Wedeler TSV
- Full name: Wedeler Turn- und Sportverein von 1863 e.V.
- Founded: 1863
- Ground: Elbestadion
- Capacity: 3,000
- Manager: Thomas Urban
- League: Kreisklasse A (IX)
- 2018–19: Oberliga Hamburg (V), 15th
- Website: https://www.wedeler-tsv.de
| Home colours | Away colours |

= Wedeler TSV =

German football club

Wedeler TSV is a German association football club from the town of Wedel, Schleswig-Holstein, on the outskirts of Hamburg. Established in 1863 as a gymnastics club, the current day sports club has departments for Aikido, athletics, badminton, bowling, boxing, dance, fitness, gymnastics, handball, Judo, Karate, running, swimming, and table tennis. The football side currently plays in the Oberliga Hamburg (V).

== History ==
Following World War II Germany was divided into four occupation zones by the victorious Allies. Most organizations in the country, including sports and football clubs, were dissolved by occupying authorities as having been politically comprised under the Nazi regime. Football competition was quickly reestablished within Hamburg, which was part of the British occupation zone. Wedeler played in the Bezirksklasse Hamburg (III) in 1947–49 and became part of the new Amateurliga Hamburg (II) following a first-place finish there and league reorganization in 1949.
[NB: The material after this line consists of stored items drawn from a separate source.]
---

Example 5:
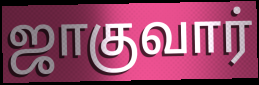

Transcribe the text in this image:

ஜாகுவார்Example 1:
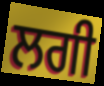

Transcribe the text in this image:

ਲਗੀ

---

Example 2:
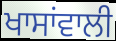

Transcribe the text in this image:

ਖਾਸਾਂਵਾਲੀ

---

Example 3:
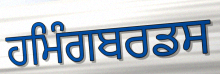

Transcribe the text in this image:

ਹਮਿੰਗਬਰਡਸ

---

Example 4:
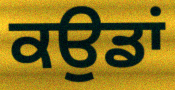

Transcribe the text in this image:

ਕਉਡਾਂ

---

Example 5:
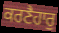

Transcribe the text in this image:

ਕਰਣੈਹਾਰੁ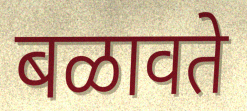
बळावते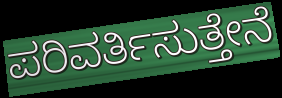
ಪರಿವರ್ತಿಸುತ್ತೇನೆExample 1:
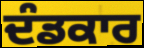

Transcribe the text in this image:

ਦੰਡਕਾਰ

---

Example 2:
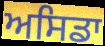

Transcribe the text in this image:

ਅਸਿਡਾ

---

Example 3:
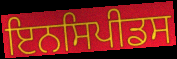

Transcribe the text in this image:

ਇਨਸਿਪੀਡਸ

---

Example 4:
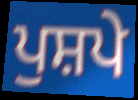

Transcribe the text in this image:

ਪੁਸ਼ਪੇ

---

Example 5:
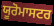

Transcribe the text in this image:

ਯੂਰੋਮਾਸਟਰ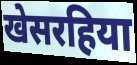
खेसरहिया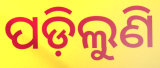
ପଡ଼ିଲୁଣିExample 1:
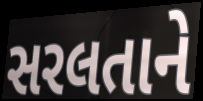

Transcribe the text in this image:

સરલતાને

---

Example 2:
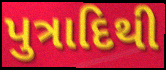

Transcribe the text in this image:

પુત્રાદિથી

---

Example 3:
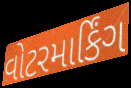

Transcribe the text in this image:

વોટરમાર્કિંગ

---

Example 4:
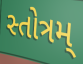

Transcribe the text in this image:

સ્તોત્રમ્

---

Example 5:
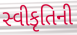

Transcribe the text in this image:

સ્વીકૃતિની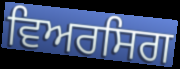
ਵਿਅਰਸਿਗ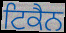
ਟਿਕੈਨ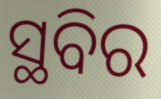
ସ୍ଥବିରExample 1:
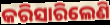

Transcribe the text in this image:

କରିସାରିଲେଣି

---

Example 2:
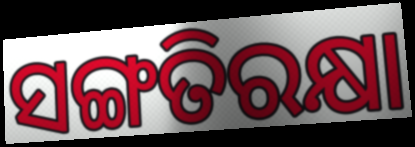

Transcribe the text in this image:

ସଙ୍ଗତିରକ୍ଷା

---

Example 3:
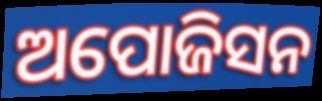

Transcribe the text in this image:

The club spent only a single season at that level before slipping back to compete as a third-tier side through the 1950s, 1960s, and on into the early 1970s. League restructuring reduced the club to the fifth division. They narrowly missed making their way back up after losing the deciding match of the 1975–76 season which left them tied on points for first place with FC Viktoria Wilhelmsburg which advanced instead. TSV continued to be competitive finishing in second place in each of the next two seasons behind Harburger TB and the second-team side of FC St. Pauli before finally being relegated in 1980.
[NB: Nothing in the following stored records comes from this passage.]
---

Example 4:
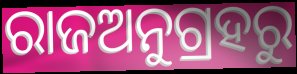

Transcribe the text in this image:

ରାଜଅନୁଗ୍ରହରୁ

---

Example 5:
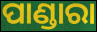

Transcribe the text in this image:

ପାଣ୍ଡାରା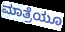
ಮಾತ್ರೆಯೂ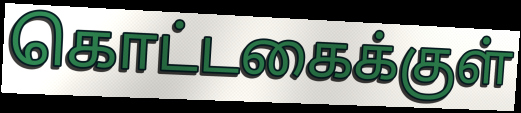
கொட்டகைக்குள்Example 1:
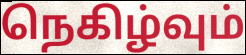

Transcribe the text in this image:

நெகிழ்வும்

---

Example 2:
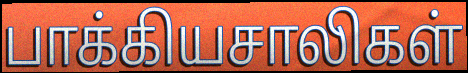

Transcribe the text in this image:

பாக்கியசாலிகள்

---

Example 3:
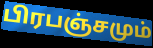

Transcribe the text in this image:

பிரபஞ்சமும்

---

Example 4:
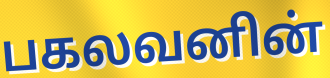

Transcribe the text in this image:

பகலவனின்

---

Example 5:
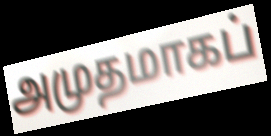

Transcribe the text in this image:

அமுதமாகப்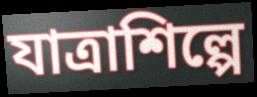
যাত্রাশিল্পে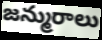
జన్మురాలు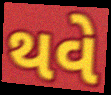
થવે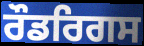
ਰੌਡਰਿਗਸ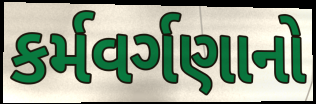
કર્મવર્ગણાનોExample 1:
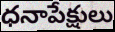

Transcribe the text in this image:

ధనాపేక్షులు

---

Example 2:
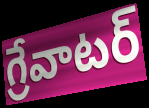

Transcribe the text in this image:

గ్రేవాటర్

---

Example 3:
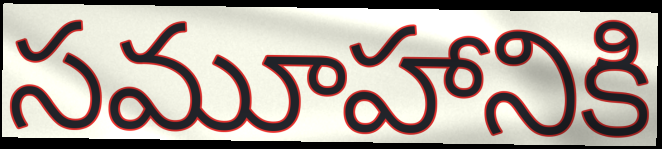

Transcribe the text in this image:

సమూహానికి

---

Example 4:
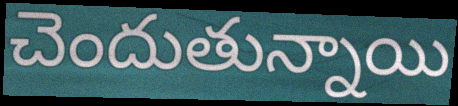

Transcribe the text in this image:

చెందుతున్నాయి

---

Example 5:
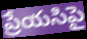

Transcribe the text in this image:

ప్రేయసిపైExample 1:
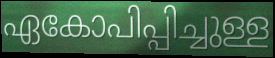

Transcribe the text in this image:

ഏകോപിപ്പിച്ചുള്ള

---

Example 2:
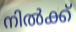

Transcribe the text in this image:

നിൽക്ക്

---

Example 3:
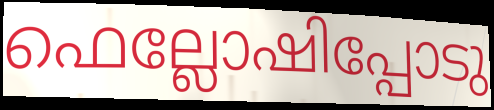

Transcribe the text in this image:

ഫെല്ലോഷിപ്പോടു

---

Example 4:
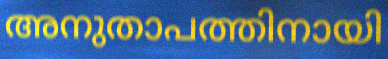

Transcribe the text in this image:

അനുതാപത്തിനായി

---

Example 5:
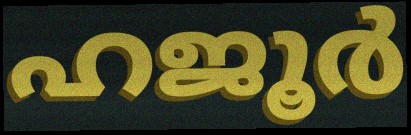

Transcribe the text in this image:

ഹജൂർ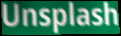
UnsplashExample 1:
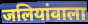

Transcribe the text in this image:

जलियांवाला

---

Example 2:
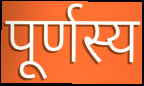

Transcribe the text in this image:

पूर्णस्य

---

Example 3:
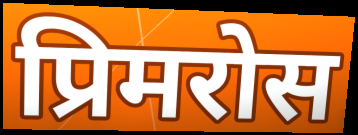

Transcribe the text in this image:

प्रिमरोस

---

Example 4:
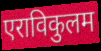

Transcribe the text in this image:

एराविकुलम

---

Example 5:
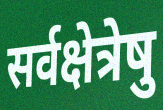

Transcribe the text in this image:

सर्वक्षेत्रेषु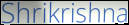
ShrikrishnaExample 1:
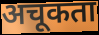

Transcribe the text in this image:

अचूकता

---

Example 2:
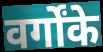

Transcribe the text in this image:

वर्गोंके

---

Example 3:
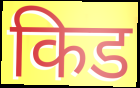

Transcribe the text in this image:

किड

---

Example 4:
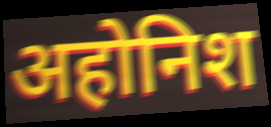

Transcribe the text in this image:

अहोनिश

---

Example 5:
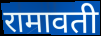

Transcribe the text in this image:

रामावती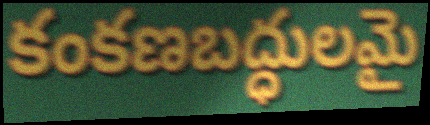
కంకణబద్ధులమై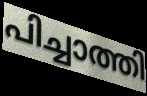
പിച്ചാത്തിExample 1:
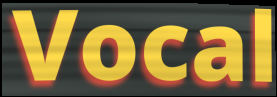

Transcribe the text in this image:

Vocal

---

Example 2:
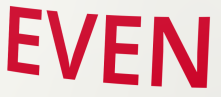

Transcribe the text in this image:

EVEN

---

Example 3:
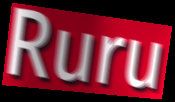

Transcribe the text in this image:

Ruru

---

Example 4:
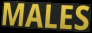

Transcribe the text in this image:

MALES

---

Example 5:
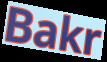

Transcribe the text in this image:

Bakr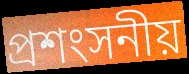
প্ৰশংসনীয়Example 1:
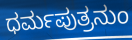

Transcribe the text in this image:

ಧರ್ಮಪುತ್ರನುಂ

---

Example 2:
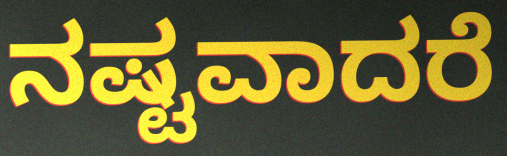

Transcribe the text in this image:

ನಷ್ಟವಾದರೆ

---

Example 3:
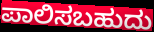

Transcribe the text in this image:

ಪಾಲಿಸಬಹುದು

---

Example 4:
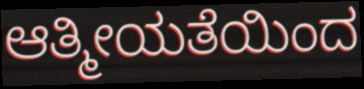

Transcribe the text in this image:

ಆತ್ಮೀಯತೆಯಿಂದ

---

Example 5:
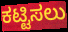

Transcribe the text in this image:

ಕಟ್ಟಿಸಲುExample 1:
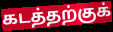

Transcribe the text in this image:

கடத்தற்குக்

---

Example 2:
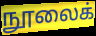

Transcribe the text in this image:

நூலைக்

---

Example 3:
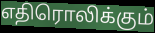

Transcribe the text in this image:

எதிரொலிக்கும்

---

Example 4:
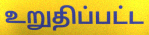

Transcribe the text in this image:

உறுதிப்பட்ட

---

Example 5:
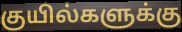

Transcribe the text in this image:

குயில்களுக்குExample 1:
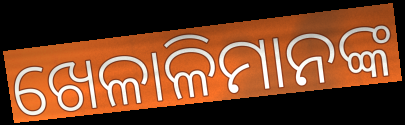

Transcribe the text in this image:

ଖେଳାଳିମାନଙ୍କ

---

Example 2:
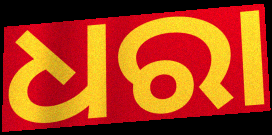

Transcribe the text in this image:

ଧରା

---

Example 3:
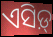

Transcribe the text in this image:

ଏସିଡ଼୍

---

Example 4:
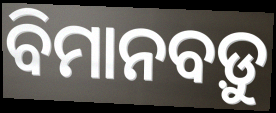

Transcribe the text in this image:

ବିମାନବଡ଼ୁ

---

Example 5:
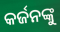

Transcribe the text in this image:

କର୍ଜନଙ୍କୁ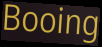
Booing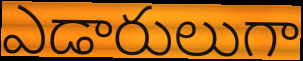
ఎడారులుగా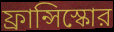
ফ্রান্সিস্কোর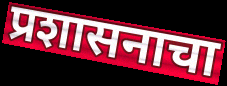
प्रशासनाचाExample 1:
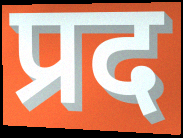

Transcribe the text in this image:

प्रद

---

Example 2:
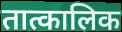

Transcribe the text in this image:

तात्कालिक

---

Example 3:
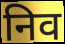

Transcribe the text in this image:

निव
Wedel remained a fifth- and sixth-tier side into the new millennium. They made a single season appearance in the Oberliga Hamburg/Schleswig-Holstein (IV) in 2003–04, but were quickly relegated after finishing 17th. A Landesliga title in 2009 returned the team to the Oberliga, which was now a fifth-tier circuit after the introduction of the 3. Liga. After relegation from the Oberliga in 2011 the club returned to playing in the Landesliga Hamburg-Hammonia again. Following a 2nd place in the 2015–16 season the club won promotion to the Oberliga Hamburg, from which its first team withdrew in 2019 for personnel reasons, dropping down to the Kreisklasse A (IX) after forming a joint team with a new club Sportfreunden Holm.